_DOCUMENT_
## Begin

LAWSON SAYS SOME COUNTRIES COULD CUT RATES
  Nigel Lawson, Britain's Chancellor of
  the Exchequer, said some countries may need to cut interest
  rates with the aim of maintaining exchange rate stability.
      Speaking to journalists one day after the Group of Seven
  countries reaffirmed goals set in Paris six weeks ago, he said
  central banks would continue to intervene "as and when
  necessary."
      He said the G-7 countries were concerned that Japan do more
  to stimulate domestic demand and welcomed measures outlined by
  Japanese Finance Minister Kiichi Miyazawa yesterday.
      Lawson said he was still worried about  the risk of a
  simultaneous recession in the United States, Japan and West
  Germany, though less so than when he gave his March 17 budget
  speech to the British Parliament.
      "If anything I'm a little bit less concerned, but there is
  still a risk," he said.

## End

_DATA SUPPLIED_
## Begin

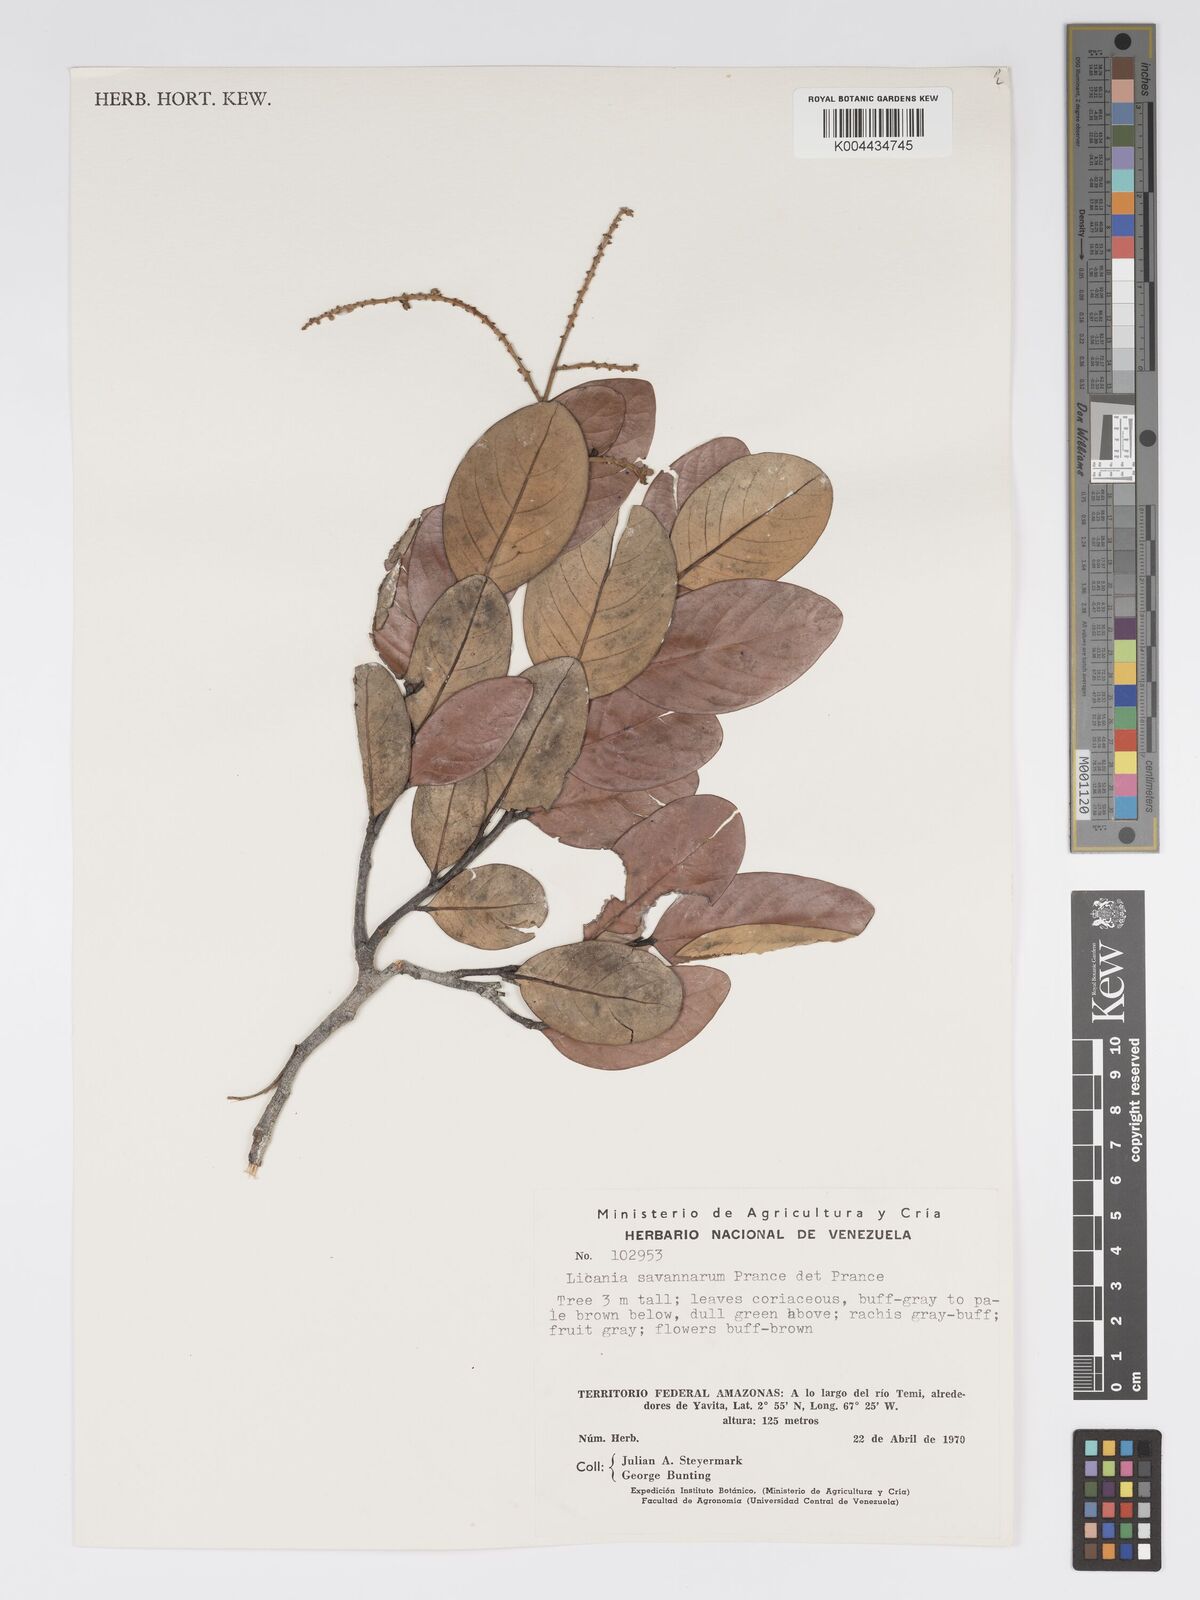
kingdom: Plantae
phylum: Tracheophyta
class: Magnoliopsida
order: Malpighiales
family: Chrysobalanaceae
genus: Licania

## End
## Begin

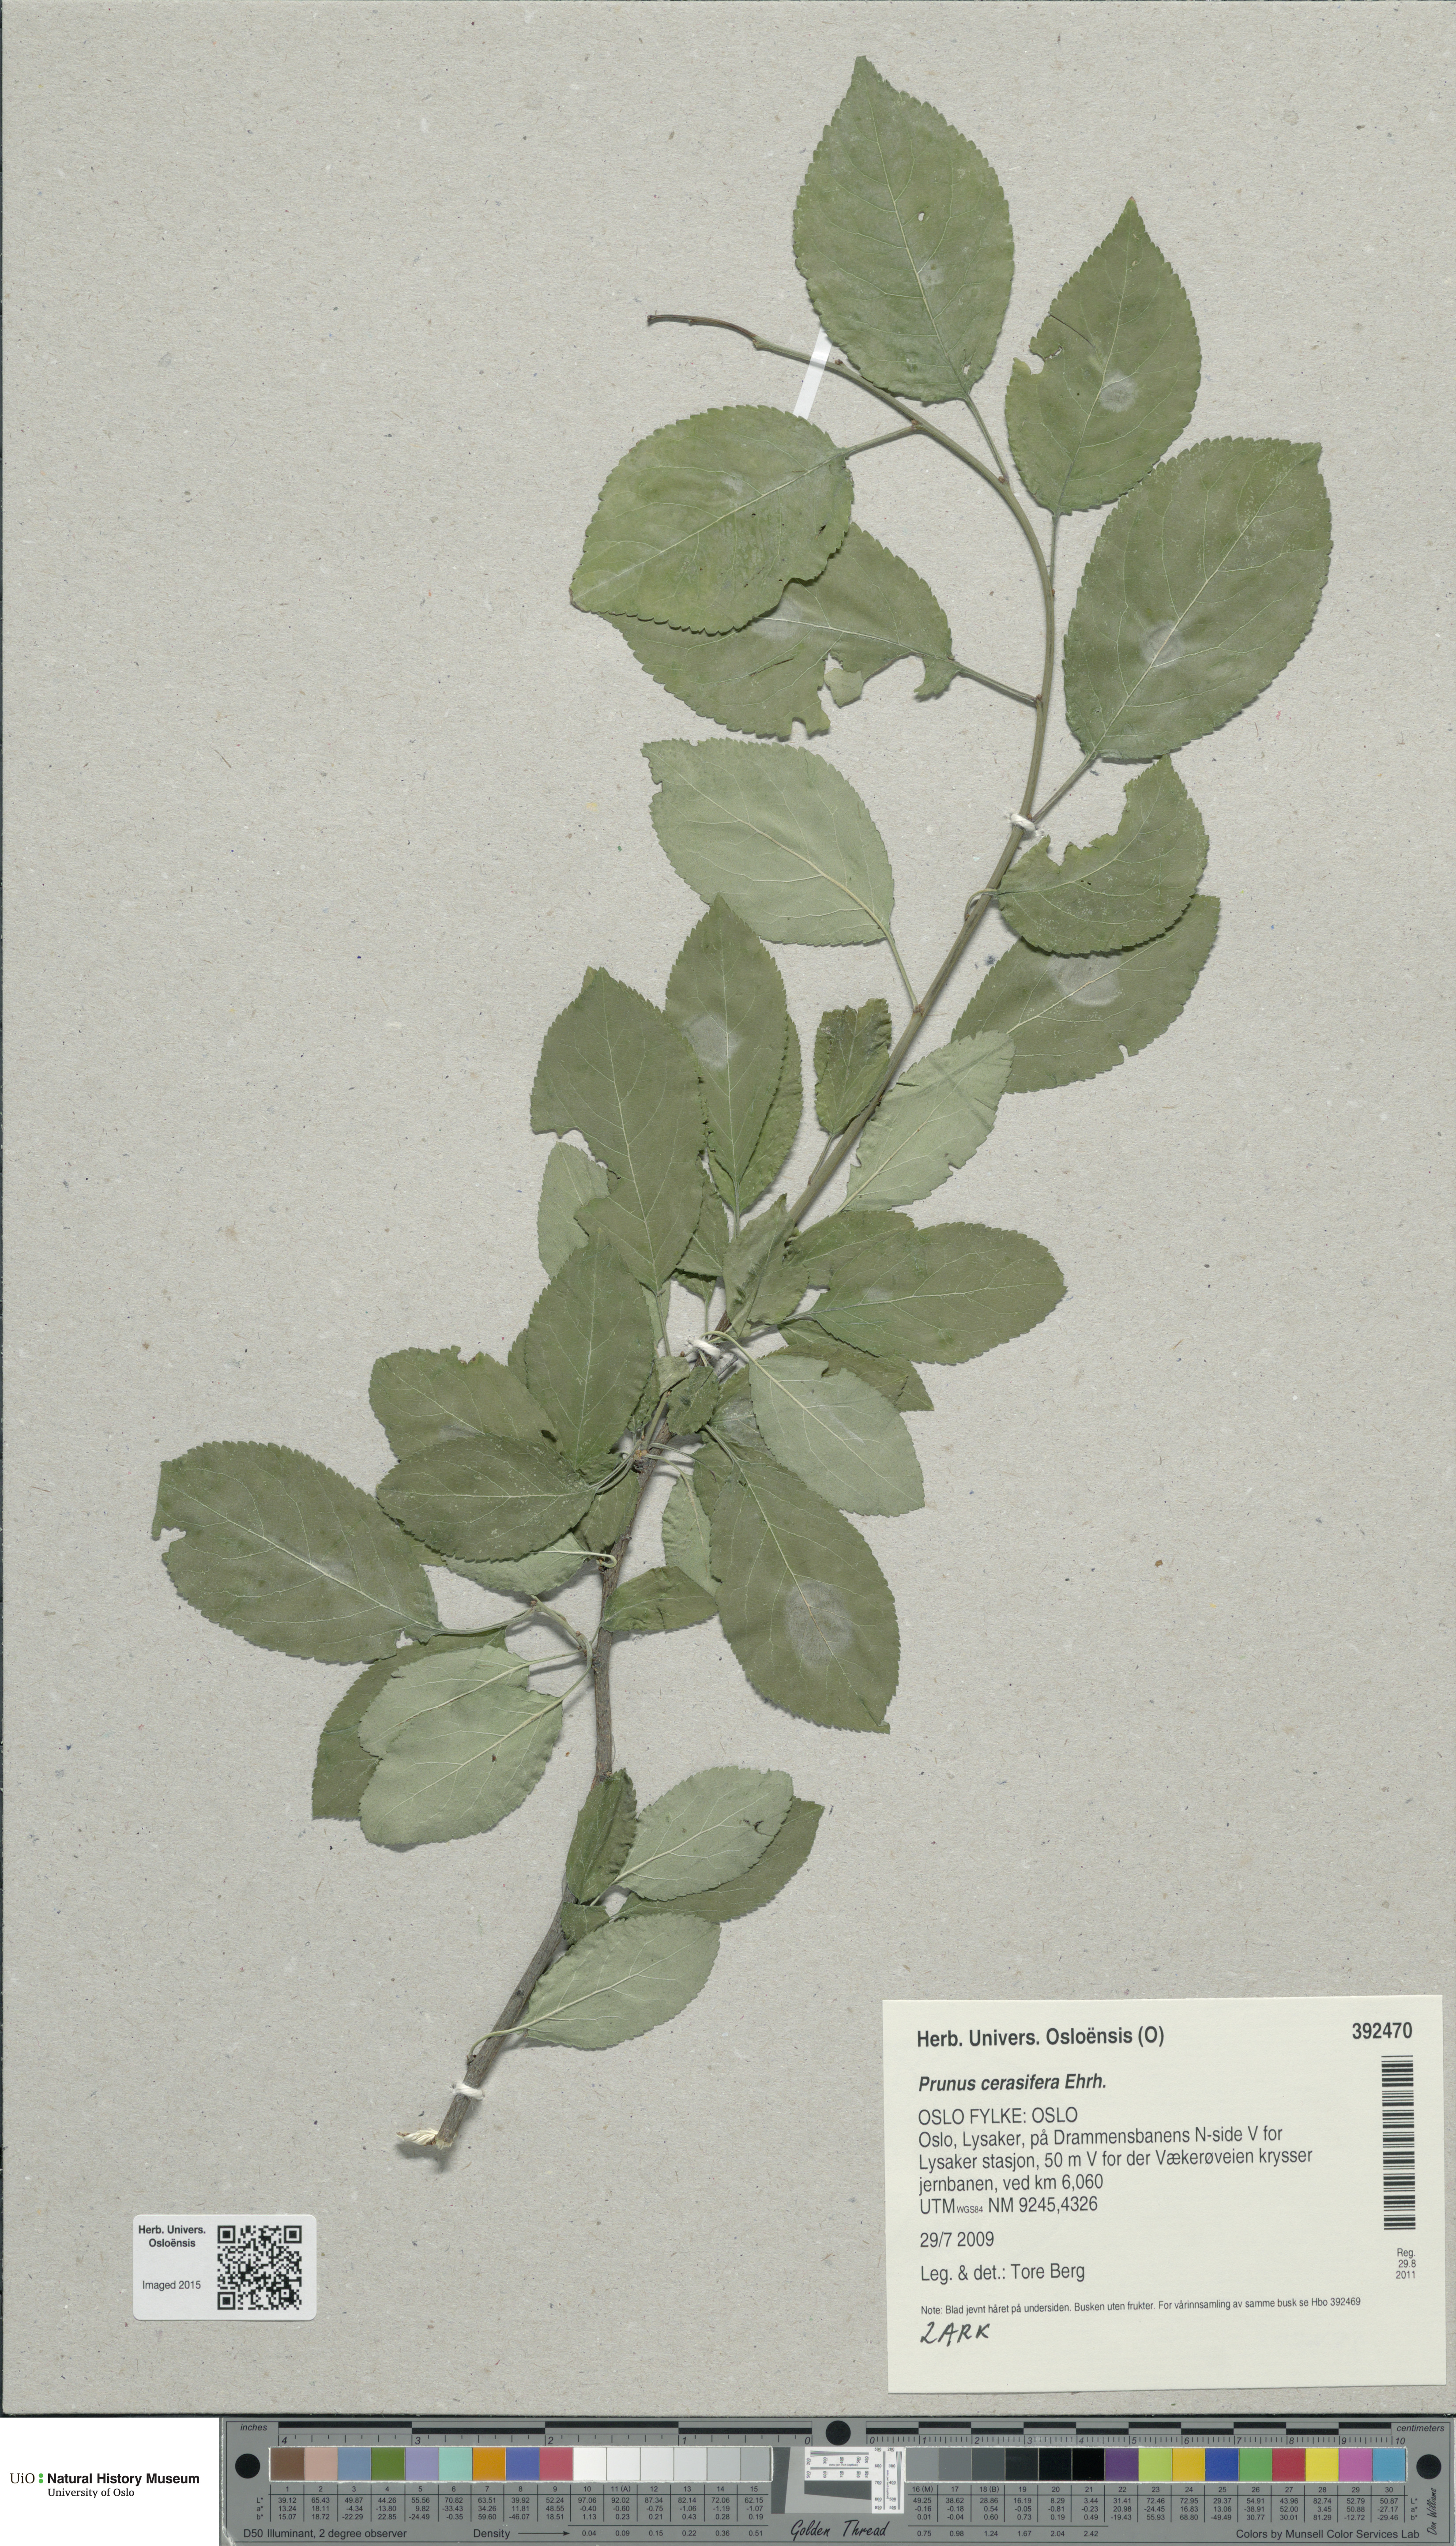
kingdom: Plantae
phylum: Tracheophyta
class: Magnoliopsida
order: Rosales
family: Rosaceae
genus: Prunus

## End
## Begin

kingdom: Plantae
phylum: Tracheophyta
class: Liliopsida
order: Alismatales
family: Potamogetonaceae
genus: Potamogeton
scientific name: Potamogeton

## End

_WRITTEN TASK_
Decide whether each statement agrees with the report on Lawson and interest rates, answering yes or no and quoting the words of the report that settle it. (a) Lawson said central banks would keep intervening. (b) Lawson said he was more worried about a simultaneous recession than at the time of his March 17 budget speech. (c) The Group of Seven countries set new goals at their latest meeting.

_CORRECT RESULT_
(a) Yes: "central banks would continue to intervene"
(b) No: "If anything I'm a little bit less concerned, but there is still a risk"
(c) No: "reaffirmed goals set in Paris six weeks ago"